RECORDS FOR THE TASK Start Marker

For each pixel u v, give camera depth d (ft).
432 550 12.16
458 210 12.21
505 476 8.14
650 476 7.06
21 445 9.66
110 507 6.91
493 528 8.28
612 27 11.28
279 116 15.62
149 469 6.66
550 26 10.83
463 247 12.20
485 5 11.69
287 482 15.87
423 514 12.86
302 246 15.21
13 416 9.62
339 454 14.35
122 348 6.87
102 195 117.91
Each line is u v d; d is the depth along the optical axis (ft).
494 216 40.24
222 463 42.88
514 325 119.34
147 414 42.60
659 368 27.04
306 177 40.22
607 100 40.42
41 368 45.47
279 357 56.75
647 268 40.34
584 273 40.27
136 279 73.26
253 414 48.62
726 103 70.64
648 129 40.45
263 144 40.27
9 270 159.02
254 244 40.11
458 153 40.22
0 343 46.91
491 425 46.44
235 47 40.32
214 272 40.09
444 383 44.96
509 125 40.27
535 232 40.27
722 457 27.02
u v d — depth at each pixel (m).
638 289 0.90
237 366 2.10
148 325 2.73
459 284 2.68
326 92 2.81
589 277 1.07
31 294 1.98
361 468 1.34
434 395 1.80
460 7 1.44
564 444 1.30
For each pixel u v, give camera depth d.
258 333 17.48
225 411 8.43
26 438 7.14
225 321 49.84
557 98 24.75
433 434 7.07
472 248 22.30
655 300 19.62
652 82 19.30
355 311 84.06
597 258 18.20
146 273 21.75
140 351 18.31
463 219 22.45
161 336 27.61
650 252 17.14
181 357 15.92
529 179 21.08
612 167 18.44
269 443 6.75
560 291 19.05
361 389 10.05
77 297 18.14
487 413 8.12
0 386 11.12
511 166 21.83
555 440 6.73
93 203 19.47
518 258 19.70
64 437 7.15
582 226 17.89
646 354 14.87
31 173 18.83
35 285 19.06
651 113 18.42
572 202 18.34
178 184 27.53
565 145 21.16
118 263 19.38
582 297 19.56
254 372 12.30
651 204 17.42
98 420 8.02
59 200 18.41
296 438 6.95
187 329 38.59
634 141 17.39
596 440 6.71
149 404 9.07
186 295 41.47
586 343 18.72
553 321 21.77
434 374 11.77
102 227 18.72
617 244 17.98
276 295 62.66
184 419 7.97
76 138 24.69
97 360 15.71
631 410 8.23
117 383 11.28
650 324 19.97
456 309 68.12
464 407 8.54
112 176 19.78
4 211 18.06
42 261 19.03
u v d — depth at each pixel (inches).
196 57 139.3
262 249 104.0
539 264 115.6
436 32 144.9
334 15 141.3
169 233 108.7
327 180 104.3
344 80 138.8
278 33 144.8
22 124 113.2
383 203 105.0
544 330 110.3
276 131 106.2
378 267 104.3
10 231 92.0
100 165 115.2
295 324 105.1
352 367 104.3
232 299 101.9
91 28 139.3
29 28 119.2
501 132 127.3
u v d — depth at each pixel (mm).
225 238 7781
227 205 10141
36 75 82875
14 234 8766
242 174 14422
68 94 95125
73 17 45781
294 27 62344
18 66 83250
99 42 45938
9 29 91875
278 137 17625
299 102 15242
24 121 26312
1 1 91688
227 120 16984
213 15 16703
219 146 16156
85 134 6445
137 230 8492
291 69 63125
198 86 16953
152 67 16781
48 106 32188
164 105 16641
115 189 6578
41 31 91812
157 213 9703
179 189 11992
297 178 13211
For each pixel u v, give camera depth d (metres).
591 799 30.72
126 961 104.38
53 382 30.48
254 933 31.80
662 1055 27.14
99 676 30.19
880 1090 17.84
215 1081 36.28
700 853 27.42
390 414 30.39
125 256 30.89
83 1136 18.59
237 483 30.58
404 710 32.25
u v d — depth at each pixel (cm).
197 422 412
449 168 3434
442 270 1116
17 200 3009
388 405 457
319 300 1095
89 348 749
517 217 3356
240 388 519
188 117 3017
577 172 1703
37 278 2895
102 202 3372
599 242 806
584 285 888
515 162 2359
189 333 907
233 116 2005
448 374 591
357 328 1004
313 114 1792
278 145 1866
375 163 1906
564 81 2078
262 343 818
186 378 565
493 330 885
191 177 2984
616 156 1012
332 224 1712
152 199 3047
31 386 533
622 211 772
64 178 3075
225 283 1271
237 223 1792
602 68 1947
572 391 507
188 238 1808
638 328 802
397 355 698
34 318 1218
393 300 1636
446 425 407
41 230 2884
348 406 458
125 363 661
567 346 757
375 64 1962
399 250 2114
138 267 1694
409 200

RECORDS FOR THE TASK End Marker

AIM OF THE TASK: Copy out the data shown above in full. Match it exactly.

ANSWER TO THIS EXERCISE:
For each pixel u v, give camera depth d (ft).
432 550 12.16
458 210 12.21
505 476 8.14
650 476 7.06
21 445 9.66
110 507 6.91
493 528 8.28
612 27 11.28
279 116 15.62
149 469 6.66
550 26 10.83
463 247 12.20
485 5 11.69
287 482 15.87
423 514 12.86
302 246 15.21
13 416 9.62
339 454 14.35
122 348 6.87
102 195 117.91
Each line is u v d; d is the depth along the optical axis (ft).
494 216 40.24
222 463 42.88
514 325 119.34
147 414 42.60
659 368 27.04
306 177 40.22
607 100 40.42
41 368 45.47
279 357 56.75
647 268 40.34
584 273 40.27
136 279 73.26
253 414 48.62
726 103 70.64
648 129 40.45
263 144 40.27
9 270 159.02
254 244 40.11
458 153 40.22
0 343 46.91
491 425 46.44
235 47 40.32
214 272 40.09
444 383 44.96
509 125 40.27
535 232 40.27
722 457 27.02
u v d — depth at each pixel (m).
638 289 0.90
237 366 2.10
148 325 2.73
459 284 2.68
326 92 2.81
589 277 1.07
31 294 1.98
361 468 1.34
434 395 1.80
460 7 1.44
564 444 1.30
For each pixel u v, give camera depth d.
258 333 17.48
225 411 8.43
26 438 7.14
225 321 49.84
557 98 24.75
433 434 7.07
472 248 22.30
655 300 19.62
652 82 19.30
355 311 84.06
597 258 18.20
146 273 21.75
140 351 18.31
463 219 22.45
161 336 27.61
650 252 17.14
181 357 15.92
529 179 21.08
612 167 18.44
269 443 6.75
560 291 19.05
361 389 10.05
77 297 18.14
487 413 8.12
0 386 11.12
511 166 21.83
555 440 6.73
93 203 19.47
518 258 19.70
64 437 7.15
582 226 17.89
646 354 14.87
31 173 18.83
35 285 19.06
651 113 18.42
572 202 18.34
178 184 27.53
565 145 21.16
118 263 19.38
582 297 19.56
254 372 12.30
651 204 17.42
98 420 8.02
59 200 18.41
296 438 6.95
187 329 38.59
634 141 17.39
596 440 6.71
149 404 9.07
186 295 41.47
586 343 18.72
553 321 21.77
434 374 11.77
102 227 18.72
617 244 17.98
276 295 62.66
184 419 7.97
76 138 24.69
97 360 15.71
631 410 8.23
117 383 11.28
650 324 19.97
456 309 68.12
464 407 8.54
112 176 19.78
4 211 18.06
42 261 19.03
u v d — depth at each pixel (inches).
196 57 139.3
262 249 104.0
539 264 115.6
436 32 144.9
334 15 141.3
169 233 108.7
327 180 104.3
344 80 138.8
278 33 144.8
22 124 113.2
383 203 105.0
544 330 110.3
276 131 106.2
378 267 104.3
10 231 92.0
100 165 115.2
295 324 105.1
352 367 104.3
232 299 101.9
91 28 139.3
29 28 119.2
501 132 127.3
u v d — depth at each pixel (mm).
225 238 7781
227 205 10141
36 75 82875
14 234 8766
242 174 14422
68 94 95125
73 17 45781
294 27 62344
18 66 83250
99 42 45938
9 29 91875
278 137 17625
299 102 15242
24 121 26312
1 1 91688
227 120 16984
213 15 16703
219 146 16156
85 134 6445
137 230 8492
291 69 63125
198 86 16953
152 67 16781
48 106 32188
164 105 16641
115 189 6578
41 31 91812
157 213 9703
179 189 11992
297 178 13211
For each pixel u v, give camera depth d (metres).
591 799 30.72
126 961 104.38
53 382 30.48
254 933 31.80
662 1055 27.14
99 676 30.19
880 1090 17.84
215 1081 36.28
700 853 27.42
390 414 30.39
125 256 30.89
83 1136 18.59
237 483 30.58
404 710 32.25
u v d — depth at each pixel (cm).
197 422 412
449 168 3434
442 270 1116
17 200 3009
388 405 457
319 300 1095
89 348 749
517 217 3356
240 388 519
188 117 3017
577 172 1703
37 278 2895
102 202 3372
599 242 806
584 285 888
515 162 2359
189 333 907
233 116 2005
448 374 591
357 328 1004
313 114 1792
278 145 1866
375 163 1906
564 81 2078
262 343 818
186 378 565
493 330 885
191 177 2984
616 156 1012
332 224 1712
152 199 3047
31 386 533
622 211 772
64 178 3075
225 283 1271
237 223 1792
602 68 1947
572 391 507
188 238 1808
638 328 802
397 355 698
34 318 1218
393 300 1636
446 425 407
41 230 2884
348 406 458
125 363 661
567 346 757
375 64 1962
399 250 2114
138 267 1694
409 200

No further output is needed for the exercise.